-- DATA TO EXAMINE --
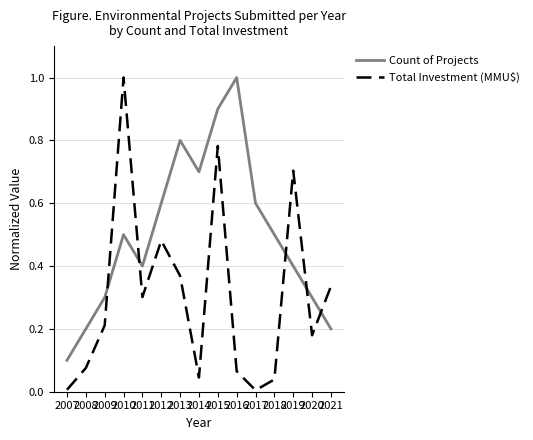

Is it true that Total Investment (MMU$) equals 0.1 at 2020?

False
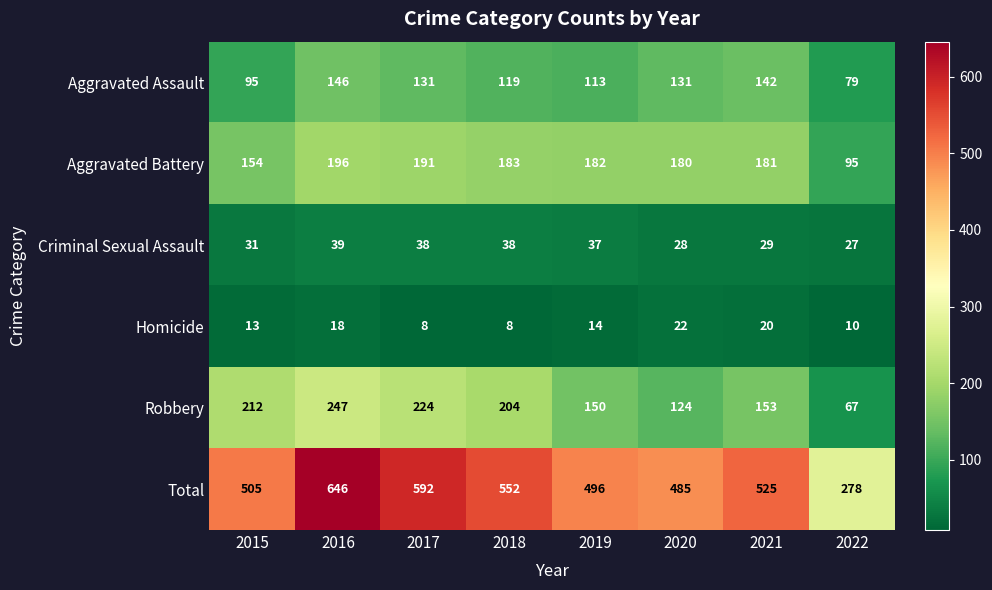

Which series has the largest total across all categories?

Total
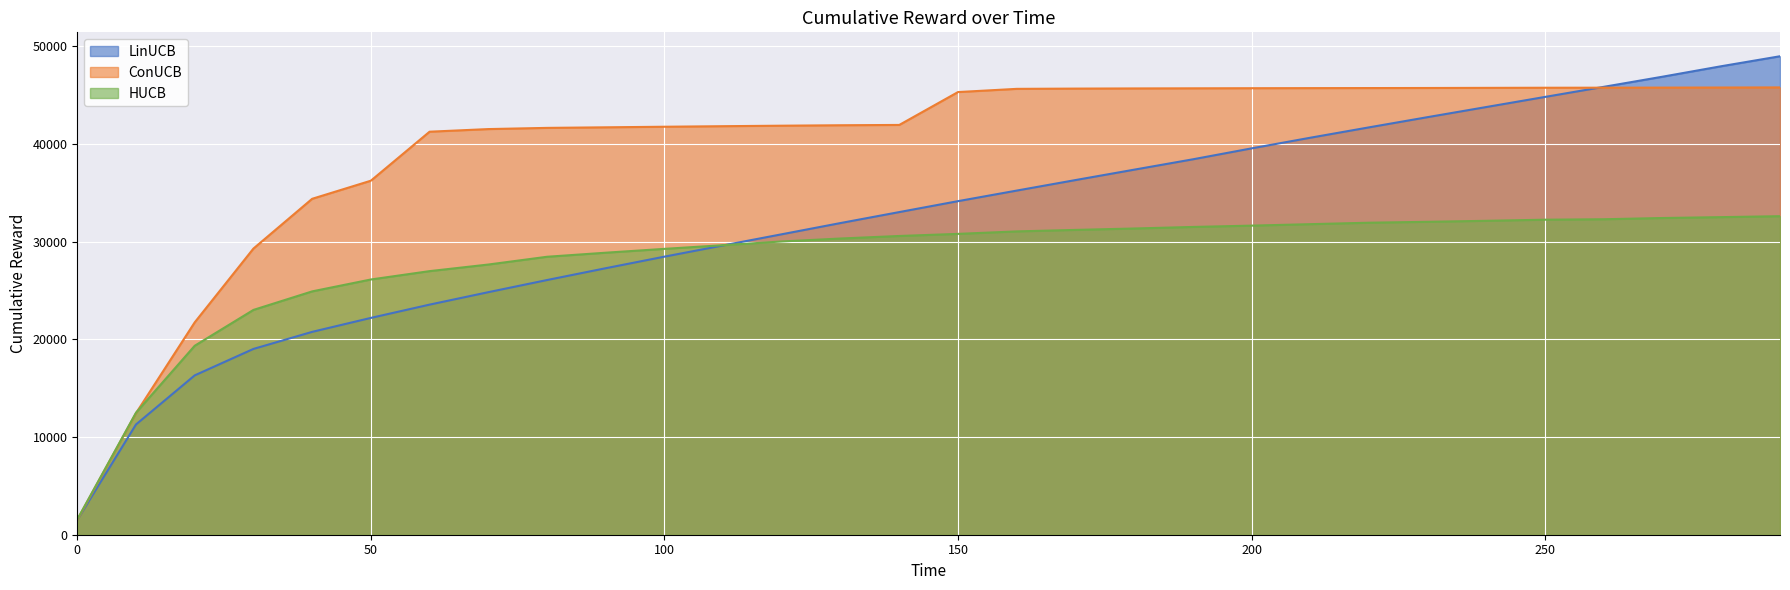

Which category has the highest value across all series?

290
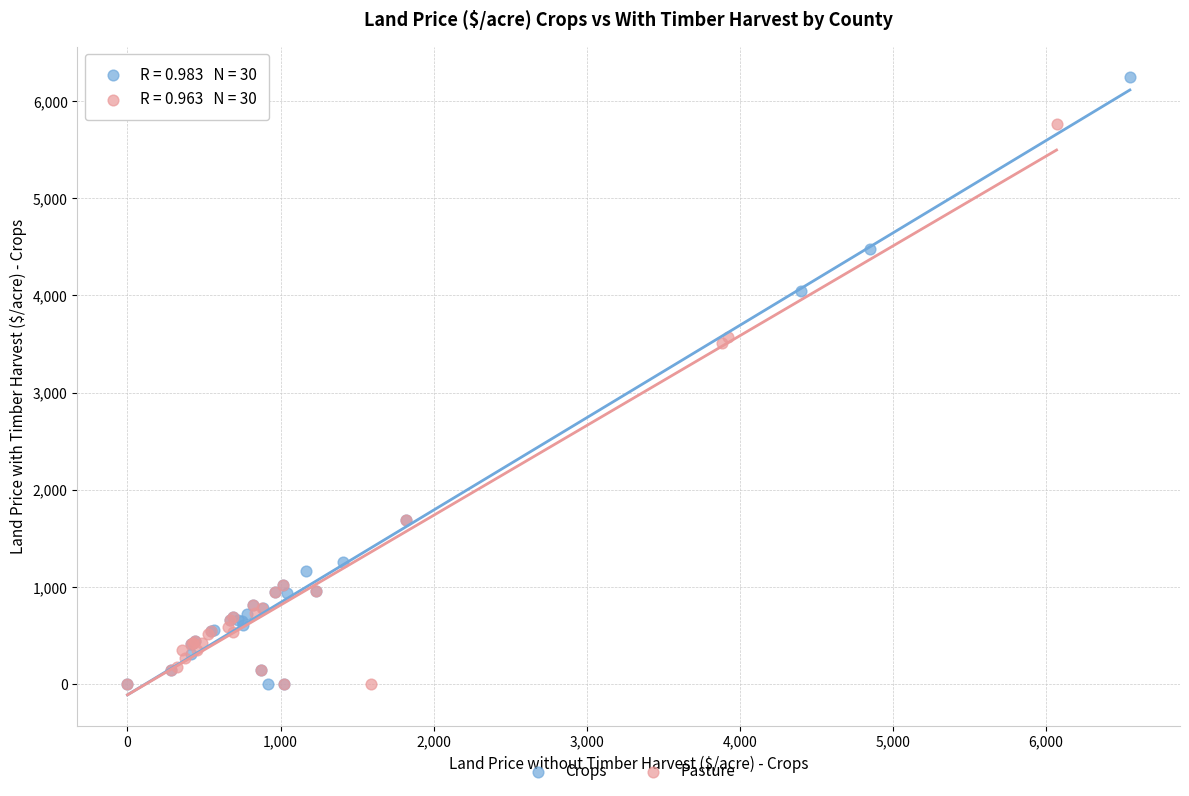

Which series has the largest Y range (max minus min)?

Crops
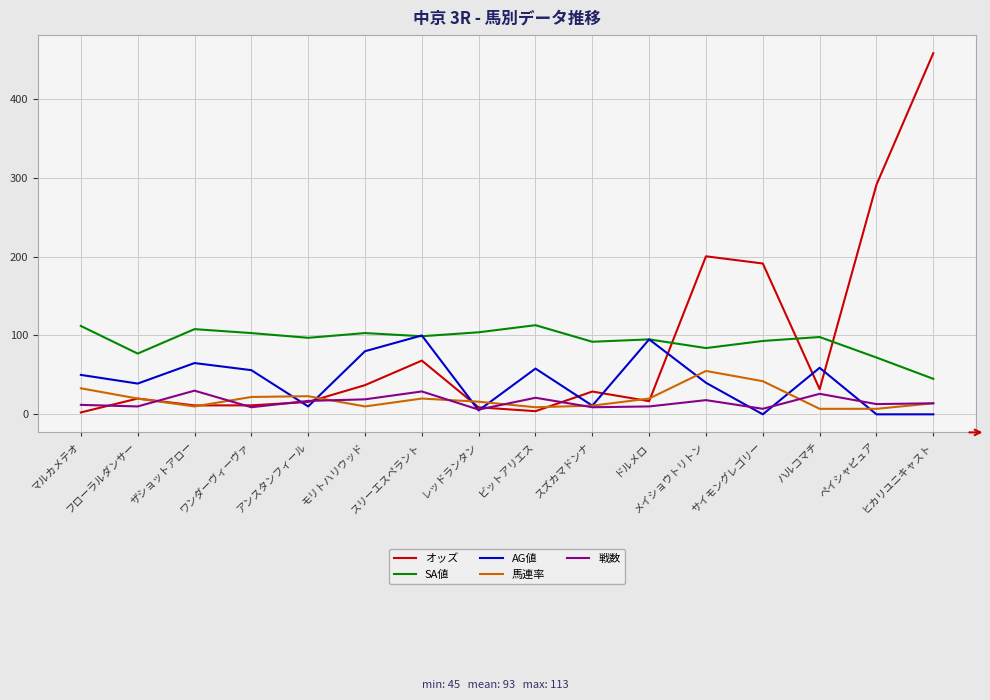

Which series ends up on top after the final intersection of AG値 and SA値?

SA値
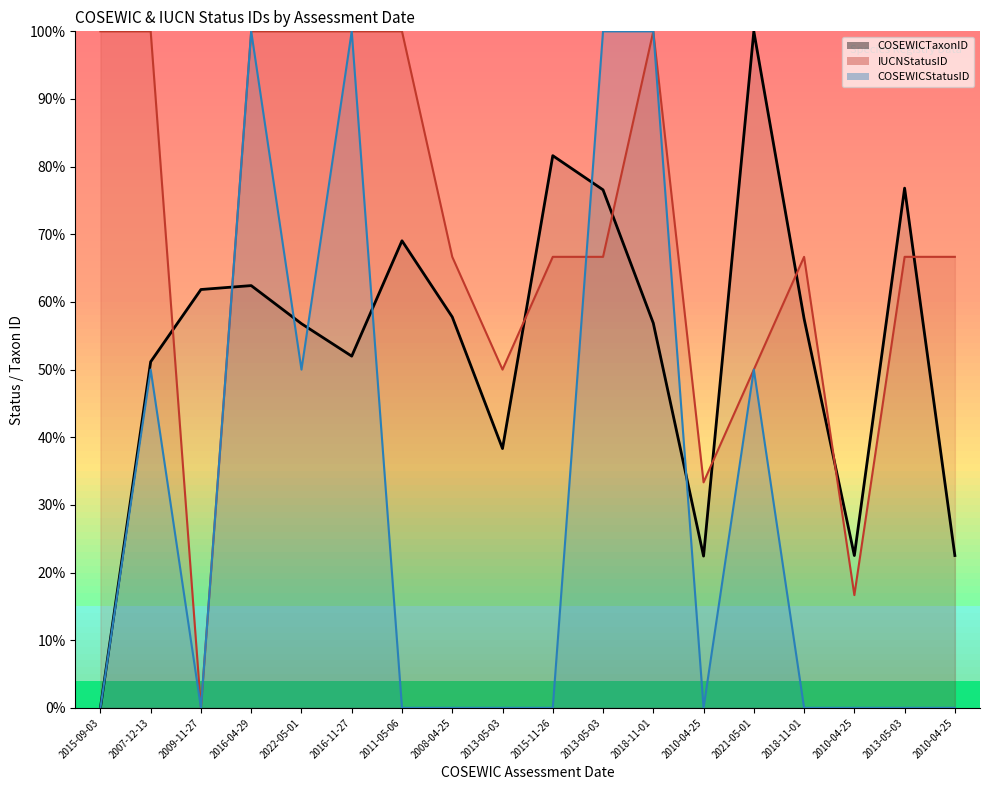

What is the difference between the IUCNStatusID (line) values at 2010-04-25 and 2018-11-01?

33.3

-- DIRECTIONS FOR THIS TASK --
Copy out every line of text in the material above without changing a word, and leave out the pictures.

-- RESPONSE FOR THIS EXERCISE --
Is it true that Total Investment (MMU$) equals 0.1 at 2020?

False

Which series has the largest total across all categories?

Total

Which category has the highest value across all series?

290

Which series has the largest Y range (max minus min)?

Crops

Which series ends up on top after the final intersection of AG値 and SA値?

SA値

What is the difference between the IUCNStatusID (line) values at 2010-04-25 and 2018-11-01?

33.3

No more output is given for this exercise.